Ce qu'il faut retenir

  • Chez les seniors, une clairance de la créatinine inférieure à 60 ml/min/1,73 m² nécessite une attention médicale
  • Entre 45 et 59 ml/min/1,73 m², on parle d’insuffisance rénale légère, souvent asymptomatique
  • Une clairance inférieure à 30 ml/min/1,73 m² indique une insuffisance rénale modérée à sévère
  • Le vieillissement naturel réduit la fonction rénale de 1 % par an à partir de 40 ans

La clairance de la créatinine est un indicateur clé de la santé des reins, qui filtre le sang pour éliminer les déchets métaboliques. Chez les personnes âgées, son interprétation demande une approche nuancée. Selon les données de Top Santé, une valeur inférieure à 60 ml/min/1,73 m² – seuil recommandé par la Haute Autorité de Santé – doit alerter, mais ne signifie pas systématiquement une pathologie grave. « Le vieillissement rénal est un processus naturel, mais il s’accompagne parfois d’une baisse accélérée de la fonction rénale », précise un néphrologue cité par Top Santé.

D’après les recommandations de la Société française de néphrologie, une clairance comprise entre 45 et 59 ml/min/1,73 m² correspond à une insuffisance rénale légère. Autant dire que cette situation, souvent asymptomatique, touche près de 15 % des plus de 70 ans. « Beaucoup de patients ignorent que leurs reins fonctionnent à 50 % de leur capacité sans ressentir de symptômes », ajoute le spécialiste.
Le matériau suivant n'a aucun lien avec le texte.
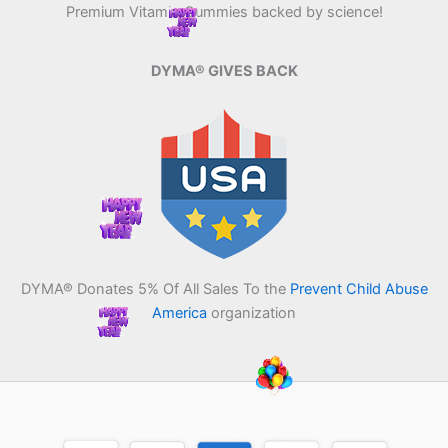
Premium Vitamin Gummies backed by science!
DYMA® GIVES BACK
DYMA® Donates 5% Of All Sales To the
Prevent Child Abuse
America
organization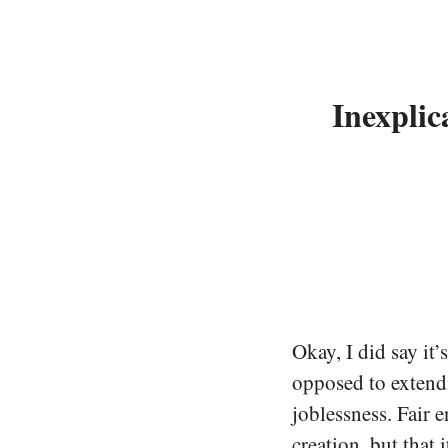
Inexplic
Okay, I did say it’
opposed to extend
joblessness. Fair 
creation, but that 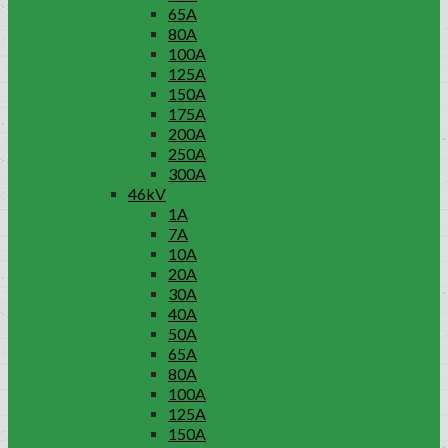
65A
80A
100A
125A
150A
175A
200A
250A
300A
46kV
1A
7A
10A
20A
30A
40A
50A
65A
80A
100A
125A
150A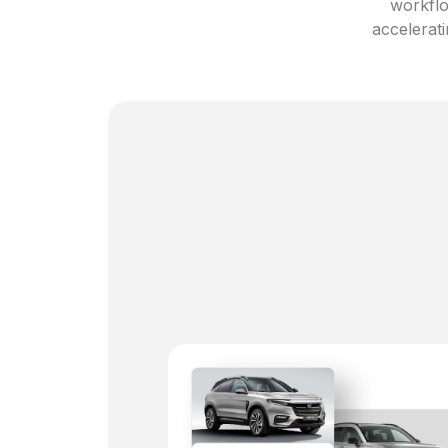
workflo
accelerati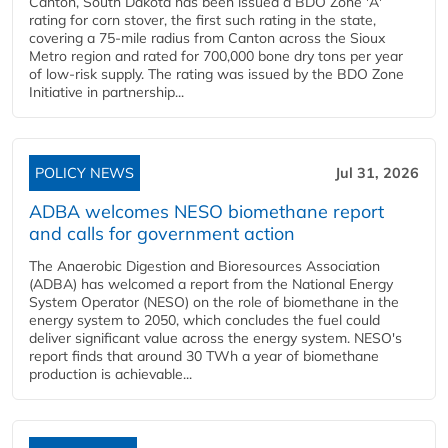
Canton, South Dakota has been issued a BDO Zone 'A'
rating for corn stover, the first such rating in the state,
covering a 75-mile radius from Canton across the Sioux
Metro region and rated for 700,000 bone dry tons per year
of low-risk supply. The rating was issued by the BDO Zone
Initiative in partnership...
POLICY NEWS
Jul 31, 2026
ADBA welcomes NESO biomethane report
and calls for government action
The Anaerobic Digestion and Bioresources Association
(ADBA) has welcomed a report from the National Energy
System Operator (NESO) on the role of biomethane in the
energy system to 2050, which concludes the fuel could
deliver significant value across the energy system. NESO's
report finds that around 30 TWh a year of biomethane
production is achievable...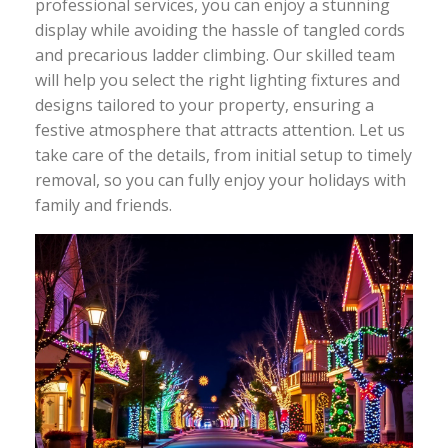
professional services, you can enjoy a stunning
display while avoiding the hassle of tangled cords
and precarious ladder climbing. Our skilled team
will help you select the right lighting fixtures and
designs tailored to your property, ensuring a
festive atmosphere that attracts attention. Let us
take care of the details, from initial setup to timely
removal, so you can fully enjoy your holidays with
family and friends.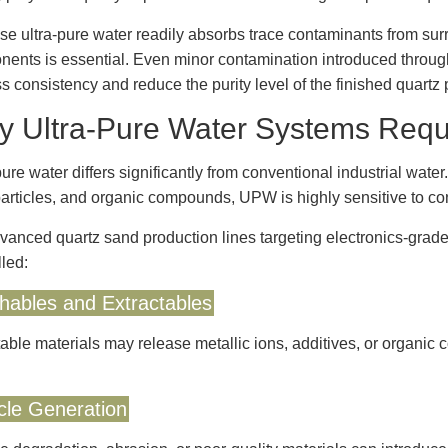
e ultra-pure water readily absorbs trace contaminants from surro
ents is essential. Even minor contamination introduced through
s consistency and reduce the purity level of the finished quartz 
 Ultra-Pure Water Systems Requi
pure water differs significantly from conventional industrial wate
particles, and organic compounds, UPW is highly sensitive to cont
vanced quartz sand production lines targeting electronics-grade
lled:
hables and Extractables
able materials may release metallic ions, additives, or organic 
icle Generation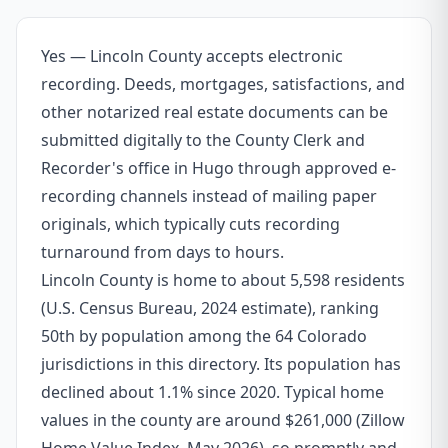
Yes — Lincoln County accepts electronic
recording. Deeds, mortgages, satisfactions, and
other notarized real estate documents can be
submitted digitally to the County Clerk and
Recorder's office in Hugo through approved e-
recording channels instead of mailing paper
originals, which typically cuts recording
turnaround from days to hours.
Lincoln County is home to about 5,598 residents
(U.S. Census Bureau, 2024 estimate), ranking
50th by population among the 64 Colorado
jurisdictions in this directory. Its population has
declined about 1.1% since 2020. Typical home
values in the county are around $261,000 (Zillow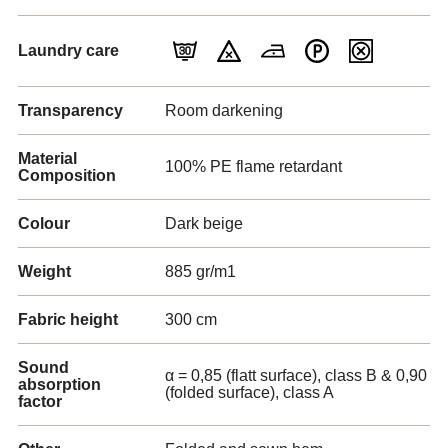
Laundry care
Transparency
Room darkening
Material
100% PE flame retardant
Composition
Colour
Dark beige
Weight
885 gr/m1
Fabric height
300 cm
Sound
α = 0,85 (flatt surface), class B & 0,90
absorption
(folded surface), class A
factor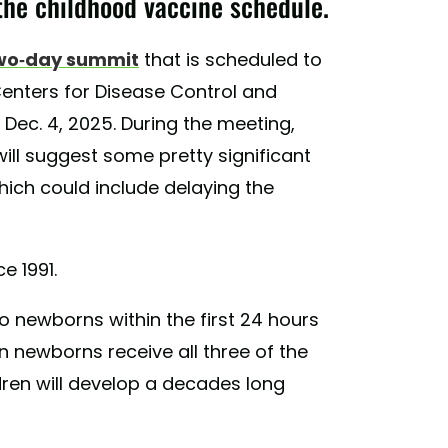
the childhood vaccine schedule.
wo-day summit
that is scheduled to
Centers for Disease Control and
Dec. 4, 2025. During the meeting,
 will suggest some pretty significant
hich could include delaying the
e 1991.
 newborns within the first 24 hours
en newborns receive all three of the
ren will develop a decades long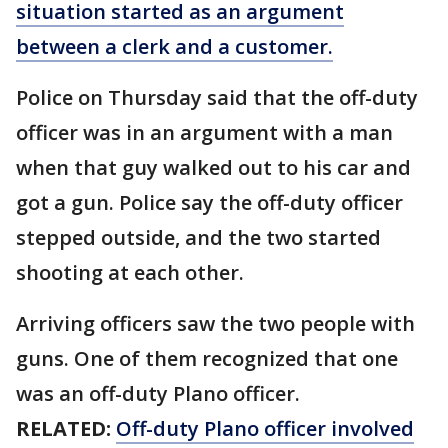
situation started as an argument
between a clerk and a customer.
Police on Thursday said that the off-duty
officer was in an argument with a man
when that guy walked out to his car and
got a gun. Police say the off-duty officer
stepped outside, and the two started
shooting at each other.
Arriving officers saw the two people with
guns. One of them recognized that one
was an off-duty Plano officer.
RELATED:
Off-duty Plano officer involved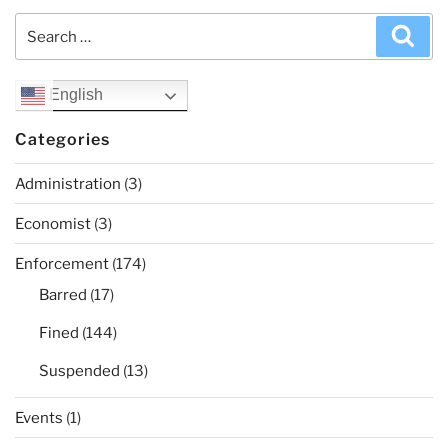
Search
Sea
for:
English
Categories
Administration
(3)
Economist
(3)
Enforcement
(174)
Barred
(17)
Fined
(144)
Suspended
(13)
Events
(1)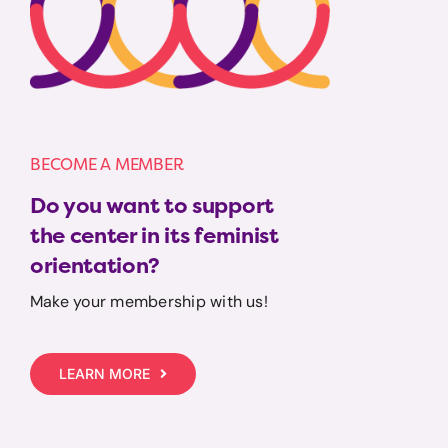
BECOME A MEMBER
Do you want to support
the center in its feminist
orientation?
Make your membership with us!
LEARN MORE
Dans ce cas, un suivi régulier, incluant une prise de sang et une analyse d’urine, est généralement suffisant.

Lorsque la clairance chute en dessous de 30 ml/min/1,73 m², l’insuffisance rénale est qualifiée de modérée à sévère. « À ce stade, les risques de complications, comme l’hypertension ou les troubles cardiaques, augmentent significativement », explique Top Santé. Un traitement médicamenteux et des ajustements alimentaires – notamment une réduction des apports en sel et en protéines – peuvent alors être nécessaires. Dans les cas les plus avancés, une dialyse ou une transplantation rénale peut être envisagée, bien que ces situations restent minoritaires chez les seniors.

Le calcul de la clairance repose sur plusieurs paramètres : le taux de créatinine dans le sang, l’âge, le sexe et le poids. « La formule la plus utilisée, celle de Cockcroft et Gault, reste la référence, même si elle présente des limites chez les patients très âgés ou obèses », indique Top Santé. D’autres méthodes, comme l’équation CKD-EPI, sont de plus en plus employées pour affiner le diagnostic. Quoi qu’il en soit, un résultat anormal doit toujours être confirmé par un second dosage.

Et maintenant ?

La prise en charge de l’insuffisance rénale légère chez les seniors pourrait évoluer avec les avancées récentes en télémédecine. Des applications dédiées, permettant un suivi à distance des paramètres biologiques, sont en cours d’évaluation. Leur déploiement, prévu d’ici fin 2026, pourrait faciliter la détection précoce des dégradations de la fonction rénale.

Face à ces enjeux, les professionnels de santé insistent sur l’importance d’un bilan rénal régulier après 70 ans, surtout en cas d’antécédents familiaux ou de maladies chroniques comme le diabète ou l’hypertension. Une alimentation équilibrée, une hydratation suffisante et le contrôle des facteurs de risque cardiovasculaires restent les piliers d’une prévention efficace. Bref, même si la clairance de la créatinine baisse avec l’âge, une vigilance accrue permet souvent d’éviter les complications.

Oui, en adoptant une hygiène de vie adaptée : limiter la consommation de sel, boire suffisamment d’eau, surveiller sa tension artérielle et éviter le tabac. Certaines études suggèrent également que la pratique d’une activité physique modérée pourrait préserver la fonction rénale, mais cela reste à confirmer par des essais cliniques.